┌─ EXTRAIT DE PAGE
L’histoire du noir est associée à la nuit, à la mort, à l’angoisse mais aussi à l’élégance, à l’humilité, à la dignité.

Cet article fait partie de la série « les couleurs, toute une histoire » à laquelle appartiennent également les articles suivants :
Histoire du bleu, celle d’un paradoxe
Histoire du vert, couleur ambivalente
Histoire du rouge, une couleur puissante
Histoire du blanc, couleur divine
Histoire du jaune le mal aimé
Histoire du rose, une demi-couleur

Ce qui est sombre n’existe que par la lumière – Pierre Soulages

Le noir est une couleur

Dans l’antiquité et dans la culture médiévale, le noir, comme le blanc et le gris, est une couleur à part entière. Dans le prisme de Newton, il n’y a plus de place pour le noir et le blanc. Mais si les physiciens les considèrent comme la somme ou comme la soustraction d’autres couleurs, pour l’historien, le sociologue et le citoyen, c’est une couleur comme les autres. Tout est culturel dans les questions de couleur.

Une couleur n’a pas de sens en elle-même, elles ne le prend que par rapport à une ou plusieurs autres couleurs auquelles elle est associée ou opposée.
Le noir n’est pas toujours opposé au blanc. Ces deux couleurs ont été presque toujours associées à une troisième dans les civilisations anciennes : le rouge. Cela disparait dans les sociétés plus récentes ou le noir s’oppose au blanc sans passer par le rouge.
└─
- TÂCHE A: Renvoyez chaque ligne des enregistrements qui contient le mot « zorundadır », en tenant compte de la casse.
┌─ DONNÉES EXTRAITES
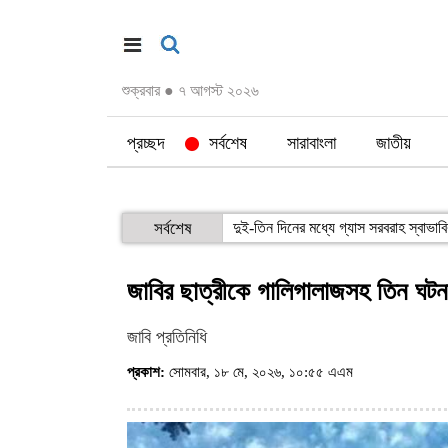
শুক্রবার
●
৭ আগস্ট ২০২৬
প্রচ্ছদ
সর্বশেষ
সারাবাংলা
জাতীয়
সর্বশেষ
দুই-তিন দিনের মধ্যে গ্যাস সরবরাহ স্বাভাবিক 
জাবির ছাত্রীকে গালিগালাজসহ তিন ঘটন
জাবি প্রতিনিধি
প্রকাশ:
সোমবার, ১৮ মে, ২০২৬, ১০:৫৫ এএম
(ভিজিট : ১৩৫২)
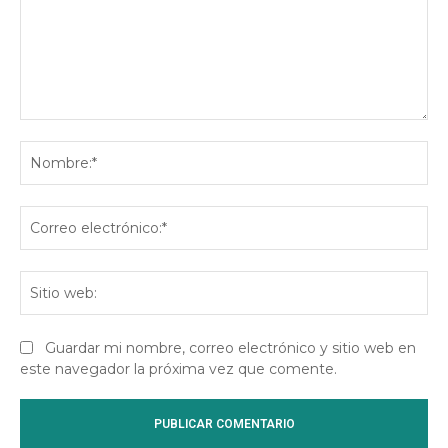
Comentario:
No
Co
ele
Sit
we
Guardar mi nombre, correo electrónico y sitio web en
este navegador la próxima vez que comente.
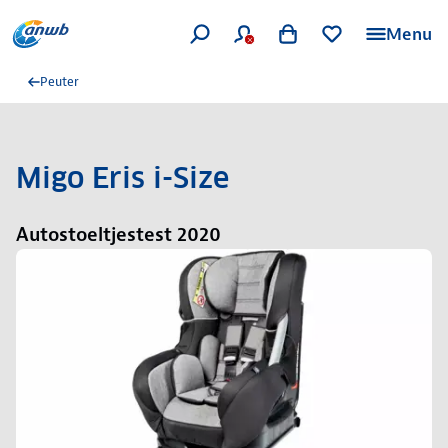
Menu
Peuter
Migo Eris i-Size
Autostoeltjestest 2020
└─
┌─ DONNÉES EXTRAITES
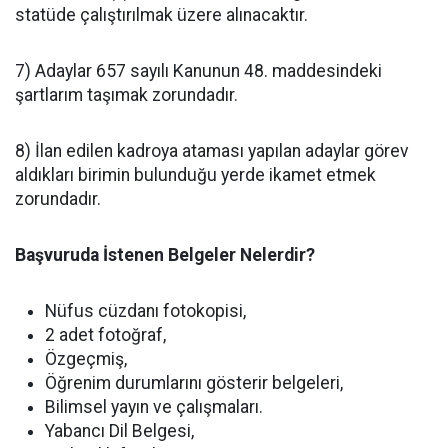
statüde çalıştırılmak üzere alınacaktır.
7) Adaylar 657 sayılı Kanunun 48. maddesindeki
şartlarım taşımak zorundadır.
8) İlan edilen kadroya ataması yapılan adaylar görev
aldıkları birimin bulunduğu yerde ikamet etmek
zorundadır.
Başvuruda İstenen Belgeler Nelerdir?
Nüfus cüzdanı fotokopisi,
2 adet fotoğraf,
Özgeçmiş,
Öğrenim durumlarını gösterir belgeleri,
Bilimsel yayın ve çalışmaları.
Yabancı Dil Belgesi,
└─
- TÂCHE B: Dans le texte sur l’histoire du noir, à quelle troisième couleur le noir et le blanc ont-ils été presque toujours associés dans les civilisations anciennes ?

- RÉPONSE A:
şartlarım taşımak zorundadır.
zorundadır.

- RÉPONSE B: Au rouge.